SBA Approval Process. If a change of ownership does not meet the conditions described above such that prior SBA approval of the transaction is required and the PPP lender may not unilaterally approve the change of ownership, then the following will apply:

  • The PPP lender must submit the request for approval to the SBA, which request must include:
    • The reason that the PPP borrower cannot repay or escrow the outstanding balance of the PPP loan.
    • The details of the requested transaction.
    • A copy of the executed PPP note.
    • Any letter of intent and purchase or sale agreement setting forth the responsibilities of the PPP borrower, seller (if different from the borrower), and buyer.
    • Disclosure of whether the buyer has an existing PPP loan and, if so, the SBA loan number.
    • A list of all owners of 20% or more of the purchasing entity.
  • The SBA may require additional risk mitigation measures as a condition of its approval of the transaction “if deemed appropriate.”
  • The SBA’s approval of any change of ownership involving the sale of 50% or more of a PPP borrower’s assets (measured by fair market value) will be conditioned on the buyer assuming all of the borrower’s obligations under the PPP loan, with such assumption documented in the asset purchase agreement or a separate assumption agreement.
  • The SBA will review and provide a determination within 60 calendar days of receipt of a complete request.

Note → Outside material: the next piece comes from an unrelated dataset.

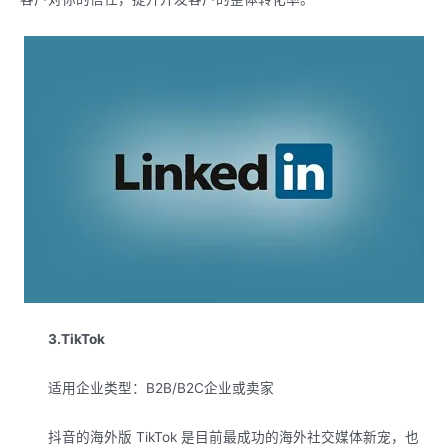
3.TikTok
适用企业类型：B2B/B2C企业或卖家
抖音的海外版 TikTok 是目前最成功的海外社交媒体新宠，也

Summary: Considerations for New Owners of PPP Borrowers

The Notice states that the SBA will have recourse against a new owner of a PPP borrower that uses PPP funds for unauthorized purposes.

In cases where a new owner or successor of a PPP loan has a separate PPP loan, the Notice provides that:

  • If the change of ownership is structured as a transfer of common stock or other ownership interest, the PPP borrower and the new owner(s) will be responsible for segregating PPP funds and expenses and providing documentation to demonstrate compliance with PPP requirements by each PPP borrower.
  • If the change of ownership transaction is structured as a merger, the successor is responsible for segregating and delineating PPP funds and expenses and providing documentation to demonstrate compliance with PPP requirements with respect to both PPP loans.

Key Takeaways

  • PPP borrowers must consider whether their PPP lender’s consent is required for any transaction. Even transactions for which the SBA’s approval to a change of ownership is not required, the PPP lender’s consent will typically still be required.
  • In determining whether the 20% or 50% thresholds are met for stock transactions, PPP borrowers should be mindful of the aggregation rules that look back to all share sales and transfers since the date the applicable PPP loan application was approved.
  • For change of control transactions that require the escrow of funds with the PPP lender, deal participants should allocate sufficient lead time to finalize documentation with the lender.
  • For asset sales involving a sale of more than 50% of the borrower’s assets, additional procedures may be required to document the acquirors assumption of the borrower’s obligations under the PPP loan.